国内最大の石油化学プラント構える三菱化学の鹿島事業所が5月20日から順次再開、フル稼働は6月下旬以降【震災関連速報】
三菱ケミカルホールディングスは8日、東日本大震災の直後から操業を停止している三菱化学の鹿島事業所(茨城県神栖市)について、5月20日ごろから順次、生産を再開できる見通しになったと発表した。同日までにボイラーを含む自家発電設備が一部復旧。エチレンなどの製造設備や港湾施設を含む入出荷設備の補修を急ピッチで進め、国内最大の石油化学プラントの復活を急ぐ。
鹿島事業所では、石油化学製品の基礎原料となるエチレンやプロピレンなどを製造するエチレンプラント2基を構える。このうちエチレン換算で年産45.3万トンの第2プラントが5月20日ごろの再開を目指して復旧作業を進めている。同37.5万トンの第1プラントは、今年度に計画していた法定定期修理が終わる6月27日に再開できる予定だ。「大規模な余震や津波など、復旧作業を大きく妨げる事態が起こらないことを前提にしている。原料となるナフサの調達についても加味している」(三菱化学広報室)という。

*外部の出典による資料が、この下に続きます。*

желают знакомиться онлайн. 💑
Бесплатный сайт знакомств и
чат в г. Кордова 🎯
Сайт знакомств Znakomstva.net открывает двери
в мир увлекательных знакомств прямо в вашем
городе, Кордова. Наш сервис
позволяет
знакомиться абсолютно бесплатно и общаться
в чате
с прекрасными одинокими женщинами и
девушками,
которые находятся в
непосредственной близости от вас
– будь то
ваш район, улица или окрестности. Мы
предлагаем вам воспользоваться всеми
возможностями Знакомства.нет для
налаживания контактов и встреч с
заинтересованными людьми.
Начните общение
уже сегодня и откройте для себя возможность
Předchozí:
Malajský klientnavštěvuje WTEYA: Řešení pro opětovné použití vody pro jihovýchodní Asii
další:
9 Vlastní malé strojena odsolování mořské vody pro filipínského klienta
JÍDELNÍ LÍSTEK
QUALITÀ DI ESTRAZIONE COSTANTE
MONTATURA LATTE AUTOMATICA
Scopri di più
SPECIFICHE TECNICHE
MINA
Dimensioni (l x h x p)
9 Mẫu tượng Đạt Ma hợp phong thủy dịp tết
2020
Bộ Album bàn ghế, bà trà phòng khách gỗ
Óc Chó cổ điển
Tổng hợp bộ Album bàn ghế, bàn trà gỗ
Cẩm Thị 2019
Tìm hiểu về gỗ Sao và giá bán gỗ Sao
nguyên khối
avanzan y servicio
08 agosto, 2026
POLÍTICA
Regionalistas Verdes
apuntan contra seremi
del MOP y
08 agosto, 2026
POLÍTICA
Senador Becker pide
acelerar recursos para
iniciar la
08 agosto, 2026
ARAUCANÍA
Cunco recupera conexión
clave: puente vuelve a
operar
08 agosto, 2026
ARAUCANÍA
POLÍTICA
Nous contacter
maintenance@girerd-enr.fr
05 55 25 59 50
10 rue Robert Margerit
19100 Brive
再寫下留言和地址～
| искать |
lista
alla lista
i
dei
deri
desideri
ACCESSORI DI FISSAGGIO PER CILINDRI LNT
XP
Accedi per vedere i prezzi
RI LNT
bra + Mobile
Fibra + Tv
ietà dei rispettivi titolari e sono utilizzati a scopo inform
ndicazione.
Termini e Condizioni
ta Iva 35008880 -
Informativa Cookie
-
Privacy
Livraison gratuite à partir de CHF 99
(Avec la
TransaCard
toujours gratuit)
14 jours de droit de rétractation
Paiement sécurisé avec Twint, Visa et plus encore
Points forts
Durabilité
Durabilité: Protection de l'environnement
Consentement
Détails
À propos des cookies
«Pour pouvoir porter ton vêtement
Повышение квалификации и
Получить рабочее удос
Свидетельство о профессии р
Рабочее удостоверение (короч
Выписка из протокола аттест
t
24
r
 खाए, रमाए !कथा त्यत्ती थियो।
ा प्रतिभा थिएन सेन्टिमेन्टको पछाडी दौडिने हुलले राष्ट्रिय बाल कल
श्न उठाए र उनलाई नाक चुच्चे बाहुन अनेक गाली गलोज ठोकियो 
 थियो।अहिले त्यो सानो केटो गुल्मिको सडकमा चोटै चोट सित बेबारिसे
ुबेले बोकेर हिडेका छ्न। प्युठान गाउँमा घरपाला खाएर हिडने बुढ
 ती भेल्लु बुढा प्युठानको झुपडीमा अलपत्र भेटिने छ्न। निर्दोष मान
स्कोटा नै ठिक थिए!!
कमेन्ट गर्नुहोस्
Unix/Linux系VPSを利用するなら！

三菱化学は3月23日に鹿島事業所の稼働再開には最短でも2カ月以上を要するとの見通しを公表していた。今回、明確な再開スケジュールが明らかになった。
鹿島事業所はエチレン換算で国内全体の1割強の生産能力を持つ。生産規模は国内最大だ。エチレンプラントは石油から抽出されるナフサ(粗製ガソリン)をもとに、基礎原料を製造。鹿島コンビナート内では、これらの原料がパイプラインを通じて20数社の化成品メーカーに渡り、合成樹脂や合成ゴム、合成繊維原料、界面活性剤などの多種多様な化成品となる。三菱化学は”心臓部”の役割を果たしている。
鹿島コンビナート内には信越化学工業やJSR、カネカ、クラレ、旭硝子、三井化学などがプラントを持ち、各種化成品を生産。最終的には自動車や電機などの部品となる素材も多く、最終製品の生産に影響が及ぶことが懸念されている。
再開の見通しが立ったとはいえ、5月下旬まで原料供給が止まった状態が続けば、化成品メーカーの在庫が次々と尽きる可能性は十分にある。すでに、合成ゴム大手のJSRは鹿島工場の操業停止が長引けば、自動車のベルト類などに使われるエチレンプロピレンゴムの供給が4月中旬から支障を来す可能性があることを表明している。三菱ガス化学は半導体の洗浄や紙パルプの漂白などに使う過酸化水素で、国内生産能力の大半が鹿島にあり、それに関連する業界への影響が懸念されている。
また、フル稼働への復帰が6月末となることで鹿島コンビナートで生産される化成品の需給がタイトな状態が続くことが予想される。とはいえ、再開について一定の見通しが立ったことは明るいニュースといえるだろう。